- _AIM OF THE TASK_
Please reproduce the entries word for word, from the line containing "年代的 300 比特/秒到" up to and including the last line of the entries.

- _EXTRACTED MATERIAL_
▬▬▬
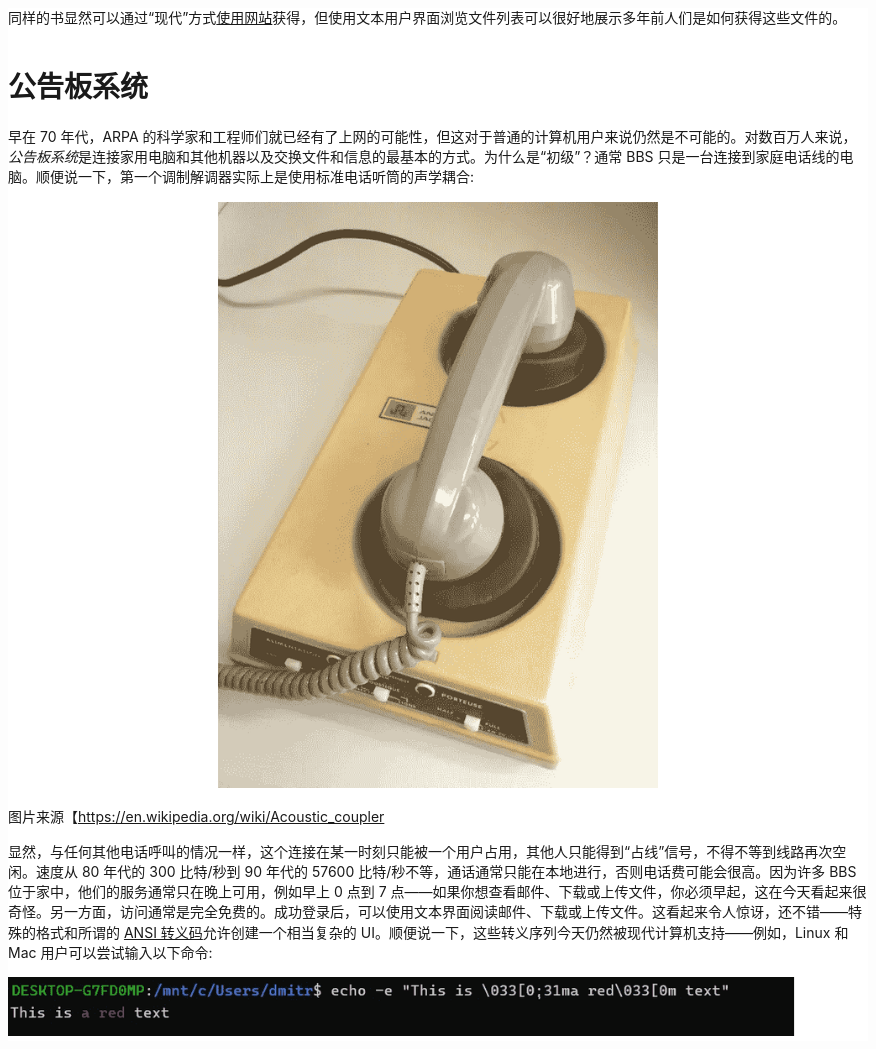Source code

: 同样的书显然可以通过“现代”方式[使用网站](https://press.princeton.edu/books/hardcover/9780691165288/mathematics-and-art)获得，但使用文本用户界面浏览文件列表可以很好地展示多年前人们是如何获得这些文件的。

# 公告板系统

早在 70 年代，ARPA 的科学家和工程师们就已经有了上网的可能性，但这对于普通的计算机用户来说仍然是不可能的。对数百万人来说，*公告板系统*是连接家用电脑和其他机器以及交换文件和信息的最基本的方式。为什么是“初级”？通常 BBS 只是一台连接到家庭电话线的电脑。顺便说一下，第一个调制解调器实际上是使用标准电话听筒的声学耦合:

![](img/c9b774f1c9007154b39d6b197c167d5d.png)

图片来源【https://en.wikipedia.org/wiki/Acoustic_coupler 

显然，与任何其他电话呼叫的情况一样，这个连接在某一时刻只能被一个用户占用，其他人只能得到“占线”信号，不得不等到线路再次空闲。速度从 80 年代的 300 比特/秒到 90 年代的 57600 比特/秒不等，通话通常只能在本地进行，否则电话费可能会很高。因为许多 BBS 位于家中，他们的服务通常只在晚上可用，例如早上 0 点到 7 点——如果你想查看邮件、下载或上传文件，你必须早起，这在今天看起来很奇怪。另一方面，访问通常是完全免费的。成功登录后，可以使用文本界面阅读邮件、下载或上传文件。这看起来令人惊讶，还不错——特殊的格式和所谓的 [ANSI 转义码](https://en.wikipedia.org/wiki/ANSI_escape_code)允许创建一个相当复杂的 UI。顺便说一下，这些转义序列今天仍然被现代计算机支持——例如，Linux 和 Mac 用户可以尝试输入以下命令:

![](img/5833fa2252946b5bcf329282c70c5369.png)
▬▬▬
- _REPLY TO THE EXERCISE_
显然，与任何其他电话呼叫的情况一样，这个连接在某一时刻只能被一个用户占用，其他人只能得到“占线”信号，不得不等到线路再次空闲。速度从 80 年代的 300 比特/秒到 90 年代的 57600 比特/秒不等，通话通常只能在本地进行，否则电话费可能会很高。因为许多 BBS 位于家中，他们的服务通常只在晚上可用，例如早上 0 点到 7 点——如果你想查看邮件、下载或上传文件，你必须早起，这在今天看起来很奇怪。另一方面，访问通常是完全免费的。成功登录后，可以使用文本界面阅读邮件、下载或上传文件。这看起来令人惊讶，还不错——特殊的格式和所谓的 [ANSI 转义码](https://en.wikipedia.org/wiki/ANSI_escape_code)允许创建一个相当复杂的 UI。顺便说一下，这些转义序列今天仍然被现代计算机支持——例如，Linux 和 Mac 用户可以尝试输入以下命令:

![](img/5833fa2252946b5bcf329282c70c5369.png)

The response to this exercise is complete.